### What is needed
Starting at the line containing "什么时候玩家物理意义上割金融机构" and ending with the last line of the data, rewrite those lines with "发表于" changed to "回复于" wherever it appears. Leave everything else unchanged.

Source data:
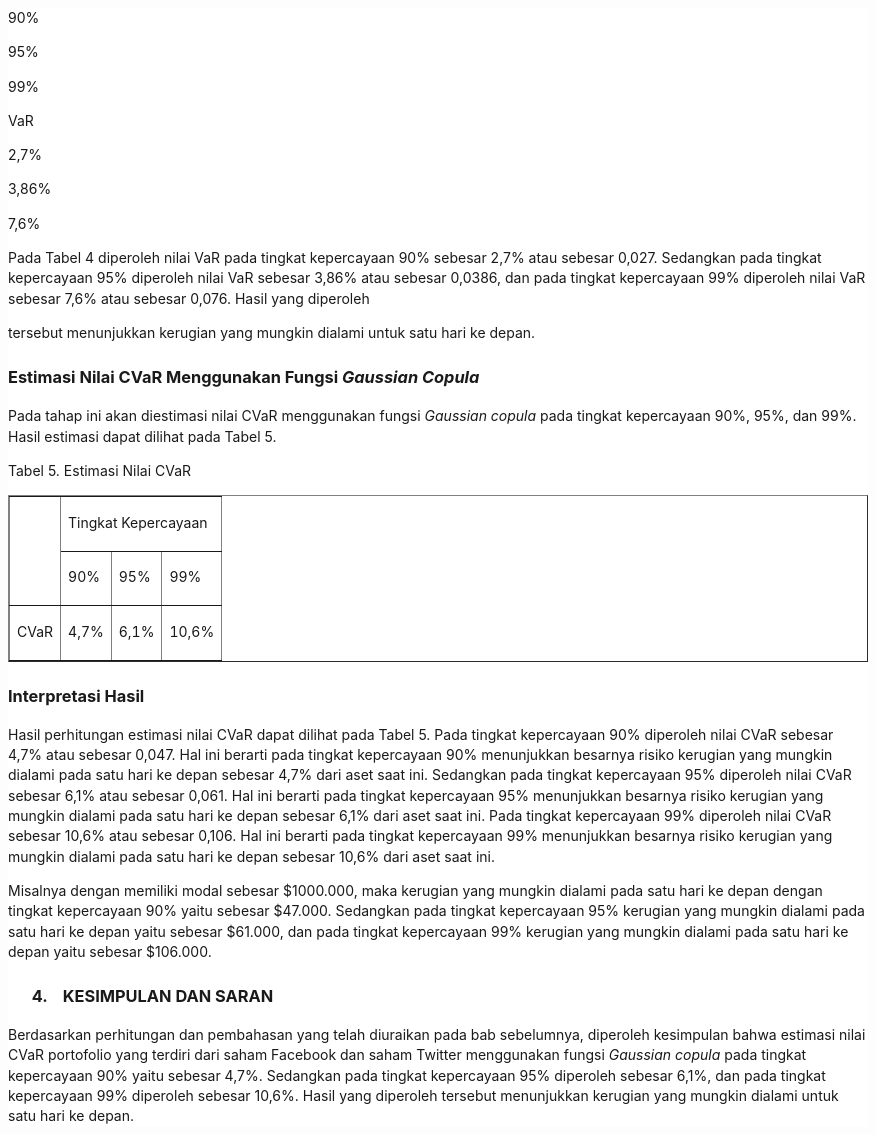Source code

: <tr><td style="vertical-align:middle;">
<p><span class="font5">90%</span></p></td><td style="vertical-align:middle;">
<p><span class="font5">95%</span></p></td><td style="vertical-align:middle;">
<p><span class="font5">99%</span></p></td></tr>
<tr><td style="vertical-align:bottom;">
<p><span class="font5">VaR</span></p></td><td style="vertical-align:bottom;">
<p><span class="font5">2,7%</span></p></td><td style="vertical-align:bottom;">
<p><span class="font5">3,86%</span></p></td><td style="vertical-align:bottom;">
<p><span class="font5">7,6%</span></p></td></tr>
</table>
<p><span class="font6">Pada Tabel 4 diperoleh nilai VaR pada tingkat kepercayaan 90% sebesar 2,7% atau sebesar 0,027. Sedangkan pada tingkat kepercayaan 95% diperoleh nilai VaR sebesar 3,86% atau sebesar 0,0386, dan pada tingkat kepercayaan 99% diperoleh nilai VaR sebesar 7,6% atau sebesar 0,076. Hasil yang diperoleh</span></p>
<p><span class="font6">tersebut menunjukkan kerugian yang mungkin dialami untuk satu hari ke depan.</span></p>
<h3><a name="bookmark38"></a><span class="font6" style="font-weight:bold;"><a name="bookmark39"></a>Estimasi Nilai CVaR Menggunakan Fungsi </span><span class="font6" style="font-weight:bold;font-style:italic;">Gaussian Copula</span></h3>
<p><span class="font6">Pada tahap ini akan diestimasi nilai CVaR menggunakan fungsi </span><span class="font6" style="font-style:italic;">Gaussian copula</span><span class="font6"> pada tingkat kepercayaan 90%, 95%, dan 99%. Hasil estimasi dapat dilihat pada Tabel 5.</span></p>
<p><span class="font6">Tabel 5. Estimasi Nilai CVaR</span></p>
<table border="1">
<tr><td rowspan="2" style="vertical-align:top;"></td><td colspan="3" style="vertical-align:bottom;">
<p><span class="font6">Tingkat Kepercayaan</span></p></td></tr>
<tr><td style="vertical-align:top;">
<p><span class="font6">90%</span></p></td><td style="vertical-align:top;">
<p><span class="font6">95%</span></p></td><td style="vertical-align:top;">
<p><span class="font6">99%</span></p></td></tr>
<tr><td style="vertical-align:bottom;">
<p><span class="font6">CVaR</span></p></td><td style="vertical-align:bottom;">
<p><span class="font6">4,7%</span></p></td><td style="vertical-align:bottom;">
<p><span class="font6">6,1%</span></p></td><td style="vertical-align:bottom;">
<p><span class="font6">10,6%</span></p></td></tr>
</table>
<h3><a name="bookmark40"></a><span class="font6" style="font-weight:bold;"><a name="bookmark41"></a>Interpretasi Hasil</span></h3>
<p><span class="font6">Hasil perhitungan estimasi nilai CVaR dapat dilihat pada Tabel 5. Pada tingkat kepercayaan 90% diperoleh nilai CVaR sebesar 4,7% atau sebesar 0,047. Hal ini berarti pada tingkat kepercayaan 90% menunjukkan besarnya risiko kerugian yang mungkin dialami pada satu hari ke depan sebesar 4,7% dari aset saat ini. Sedangkan pada tingkat kepercayaan 95% diperoleh nilai CVaR sebesar 6,1% atau sebesar 0,061. Hal ini berarti pada tingkat kepercayaan 95% menunjukkan besarnya risiko kerugian yang mungkin dialami pada satu hari ke depan sebesar 6,1% dari aset saat ini. Pada tingkat kepercayaan 99% diperoleh nilai CVaR sebesar 10,6% atau sebesar 0,106. Hal ini berarti pada tingkat kepercayaan 99% menunjukkan besarnya risiko kerugian yang mungkin dialami pada satu hari ke depan sebesar 10,6% dari aset saat ini.</span></p>
<p><span class="font6">Misalnya dengan memiliki modal sebesar $1000.000, maka kerugian yang mungkin dialami pada satu hari ke depan dengan tingkat kepercayaan 90% yaitu sebesar $47.000. Sedangkan pada tingkat kepercayaan 95% kerugian yang mungkin dialami pada satu hari ke depan yaitu sebesar $61.000, dan pada tingkat kepercayaan 99% kerugian yang mungkin dialami pada satu hari ke depan yaitu sebesar $106.000.</span></p>
<ul style="list-style:none;"><li>
<h3><a name="bookmark42"></a><span class="font6" style="font-weight:bold;"><a name="bookmark43"></a>4. &nbsp;&nbsp;&nbsp;KESIMPULAN DAN SARAN</span></h3></li></ul>
<p><span class="font6">Berdasarkan perhitungan dan pembahasan yang telah diuraikan pada bab sebelumnya, diperoleh kesimpulan bahwa estimasi nilai CVaR portofolio yang terdiri dari saham Facebook dan saham Twitter menggunakan fungsi </span><span class="font6" style="font-style:italic;">Gaussian copula</span><span class="font6"> pada tingkat kepercayaan 90% yaitu sebesar 4,7%. Sedangkan pada tingkat kepercayaan 95% diperoleh sebesar 6,1%, dan pada tingkat kepercayaan 99% diperoleh sebesar 10,6%. Hasil yang diperoleh tersebut menunjukkan kerugian yang mungkin dialami untuk satu hari ke depan.</span></p>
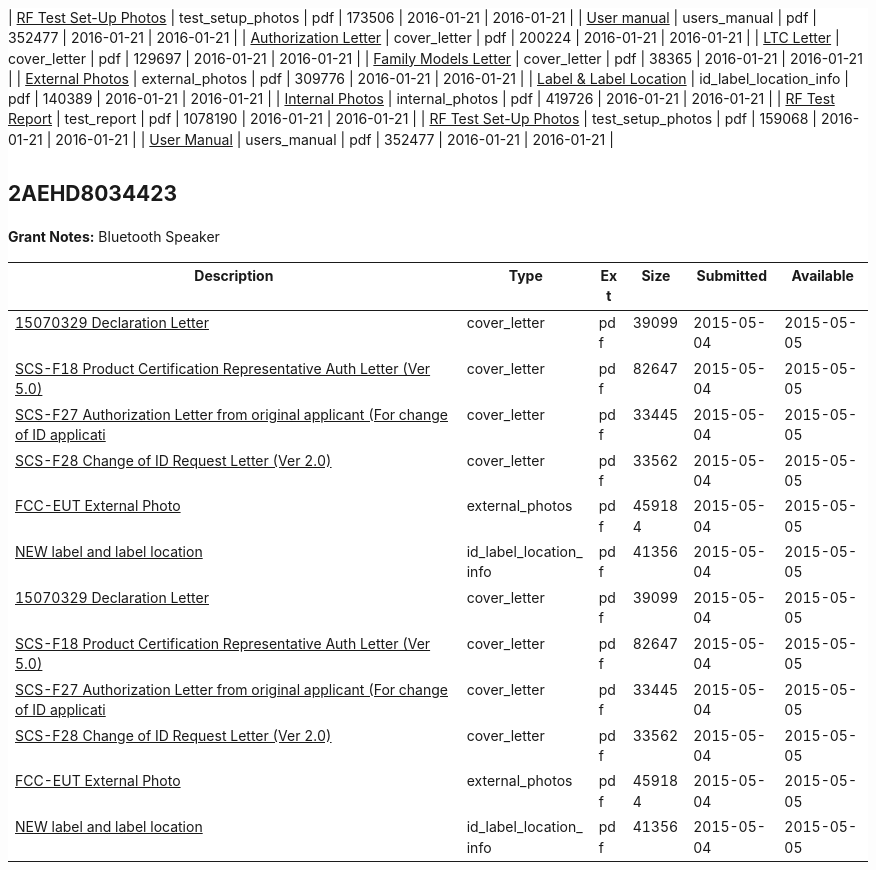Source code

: | [RF Test Set-Up Photos](2AEHD8042432/856eb51a2db4153c865bcecc185690a0/2880621.pdf) | test_setup_photos | pdf | 173506 | 2016-01-21 | 2016-01-21 |
| [User manual](2AEHD8042432/856eb51a2db4153c865bcecc185690a0/2880622.pdf) | users_manual | pdf | 352477 | 2016-01-21 | 2016-01-21 |
| [Authorization Letter](2AEHD8042432/d28de55551d777d93ac4fa696a0a1654/2880611.pdf) | cover_letter | pdf | 200224 | 2016-01-21 | 2016-01-21 |
| [LTC Letter](2AEHD8042432/d28de55551d777d93ac4fa696a0a1654/2880612.pdf) | cover_letter | pdf | 129697 | 2016-01-21 | 2016-01-21 |
| [Family Models Letter](2AEHD8042432/d28de55551d777d93ac4fa696a0a1654/2880613.pdf) | cover_letter | pdf | 38365 | 2016-01-21 | 2016-01-21 |
| [External Photos](2AEHD8042432/d28de55551d777d93ac4fa696a0a1654/2880614.pdf) | external_photos | pdf | 309776 | 2016-01-21 | 2016-01-21 |
| [Label & Label Location](2AEHD8042432/d28de55551d777d93ac4fa696a0a1654/2880615.pdf) | id_label_location_info | pdf | 140389 | 2016-01-21 | 2016-01-21 |
| [Internal Photos](2AEHD8042432/d28de55551d777d93ac4fa696a0a1654/2880616.pdf) | internal_photos | pdf | 419726 | 2016-01-21 | 2016-01-21 |
| [RF Test Report](2AEHD8042432/d28de55551d777d93ac4fa696a0a1654/2880632.pdf) | test_report | pdf | 1078190 | 2016-01-21 | 2016-01-21 |
| [RF Test Set-Up Photos](2AEHD8042432/d28de55551d777d93ac4fa696a0a1654/2880633.pdf) | test_setup_photos | pdf | 159068 | 2016-01-21 | 2016-01-21 |
| [User Manual](2AEHD8042432/d28de55551d777d93ac4fa696a0a1654/2880622.pdf) | users_manual | pdf | 352477 | 2016-01-21 | 2016-01-21 |
## 2AEHD8034423
**Grant Notes:** Bluetooth Speaker

| Description | Type | Ext | Size | Submitted | Available |
| ----------- | ---- | --- | ---- | --------- | --------- |
| [15070329 Declaration Letter](2AEHD8034423/45dd5607d83b92e1d5dda53ce093227b/2589550.pdf) | cover_letter | pdf | 39099 | 2015-05-04 | 2015-05-05 |
| [SCS-F18 Product Certification Representative Auth Letter (Ver 5.0)](2AEHD8034423/45dd5607d83b92e1d5dda53ce093227b/2604271.pdf) | cover_letter | pdf | 82647 | 2015-05-04 | 2015-05-05 |
| [SCS-F27 Authorization Letter from original applicant (For change of ID applicati](2AEHD8034423/45dd5607d83b92e1d5dda53ce093227b/2604272.pdf) | cover_letter | pdf | 33445 | 2015-05-04 | 2015-05-05 |
| [SCS-F28 Change of ID Request Letter (Ver 2.0)](2AEHD8034423/45dd5607d83b92e1d5dda53ce093227b/2604273.pdf) | cover_letter | pdf | 33562 | 2015-05-04 | 2015-05-05 |
| [FCC-EUT External Photo](2AEHD8034423/45dd5607d83b92e1d5dda53ce093227b/2589556.pdf) | external_photos | pdf | 459184 | 2015-05-04 | 2015-05-05 |
| [NEW label and label location](2AEHD8034423/45dd5607d83b92e1d5dda53ce093227b/2604275.pdf) | id_label_location_info | pdf | 41356 | 2015-05-04 | 2015-05-05 |
| [15070329 Declaration Letter](2AEHD8034423/0bbbaaad183431ed97aaf8a2191ba602/2589550.pdf) | cover_letter | pdf | 39099 | 2015-05-04 | 2015-05-05 |
| [SCS-F18 Product Certification Representative Auth Letter (Ver 5.0)](2AEHD8034423/0bbbaaad183431ed97aaf8a2191ba602/2604271.pdf) | cover_letter | pdf | 82647 | 2015-05-04 | 2015-05-05 |
| [SCS-F27 Authorization Letter from original applicant (For change of ID applicati](2AEHD8034423/0bbbaaad183431ed97aaf8a2191ba602/2604272.pdf) | cover_letter | pdf | 33445 | 2015-05-04 | 2015-05-05 |
| [SCS-F28 Change of ID Request Letter (Ver 2.0)](2AEHD8034423/0bbbaaad183431ed97aaf8a2191ba602/2604273.pdf) | cover_letter | pdf | 33562 | 2015-05-04 | 2015-05-05 |
| [FCC-EUT External Photo](2AEHD8034423/0bbbaaad183431ed97aaf8a2191ba602/2589556.pdf) | external_photos | pdf | 459184 | 2015-05-04 | 2015-05-05 |
| [NEW label and label location](2AEHD8034423/0bbbaaad183431ed97aaf8a2191ba602/2604275.pdf) | id_label_location_info | pdf | 41356 | 2015-05-04 | 2015-05-05 |
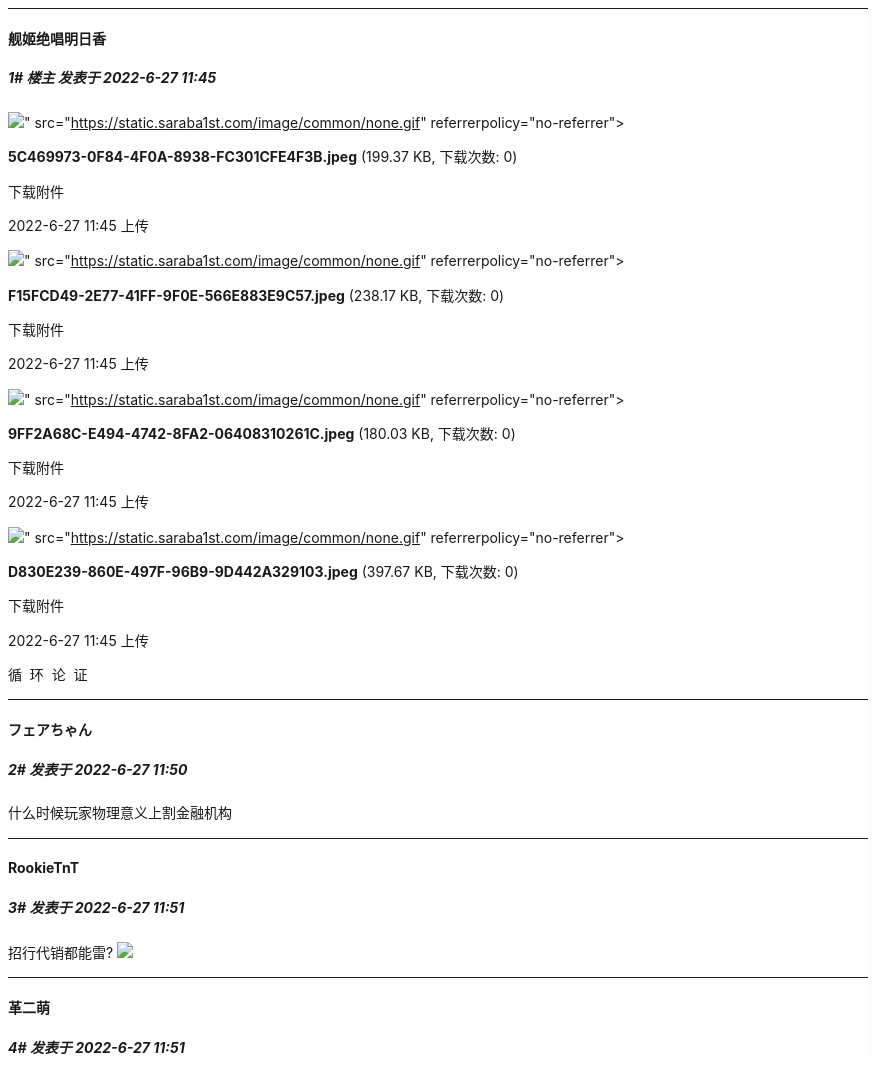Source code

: 

*****

####  舰姬绝唱明日香  
##### 1#       楼主       发表于 2022-6-27 11:45

<img src="https://img.saraba1st.com/forum/202206/27/114514sk7mybk4wbes7mhh.jpeg" referrerpolicy="no-referrer">" src="https://static.saraba1st.com/image/common/none.gif" referrerpolicy="no-referrer">

<strong>5C469973-0F84-4F0A-8938-FC301CFE4F3B.jpeg</strong> (199.37 KB, 下载次数: 0)

下载附件

2022-6-27 11:45 上传

<img src="https://img.saraba1st.com/forum/202206/27/114533ggb51guhllbul81h.jpeg" referrerpolicy="no-referrer">" src="https://static.saraba1st.com/image/common/none.gif" referrerpolicy="no-referrer">

<strong>F15FCD49-2E77-41FF-9F0E-566E883E9C57.jpeg</strong> (238.17 KB, 下载次数: 0)

下载附件

2022-6-27 11:45 上传

<img src="https://img.saraba1st.com/forum/202206/27/114533cfh04oaaerrttdhu.jpeg" referrerpolicy="no-referrer">" src="https://static.saraba1st.com/image/common/none.gif" referrerpolicy="no-referrer">

<strong>9FF2A68C-E494-4742-8FA2-06408310261C.jpeg</strong> (180.03 KB, 下载次数: 0)

下载附件

2022-6-27 11:45 上传

<img src="https://img.saraba1st.com/forum/202206/27/114533hmyagazmgs3n45a4.jpeg" referrerpolicy="no-referrer">" src="https://static.saraba1st.com/image/common/none.gif" referrerpolicy="no-referrer">

<strong>D830E239-860E-497F-96B9-9D442A329103.jpeg</strong> (397.67 KB, 下载次数: 0)

下载附件

2022-6-27 11:45 上传

循  环  论  证

*****

####  フェアちゃん  
##### 2#       发表于 2022-6-27 11:50

什么时候玩家物理意义上割金融机构

*****

####  RookieTnT  
##### 3#       发表于 2022-6-27 11:51

招行代销都能雷? <img src="https://static.saraba1st.com/image/smiley/face2017/169.gif" referrerpolicy="no-referrer">

*****

####  革二萌  
##### 4#       发表于 2022-6-27 11:51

### Exercise answer
什么时候玩家物理意义上割金融机构

*****

####  RookieTnT  
##### 3#       回复于 2022-6-27 11:51

招行代销都能雷? <img src="https://static.saraba1st.com/image/smiley/face2017/169.gif" referrerpolicy="no-referrer">

*****

####  革二萌  
##### 4#       回复于 2022-6-27 11:51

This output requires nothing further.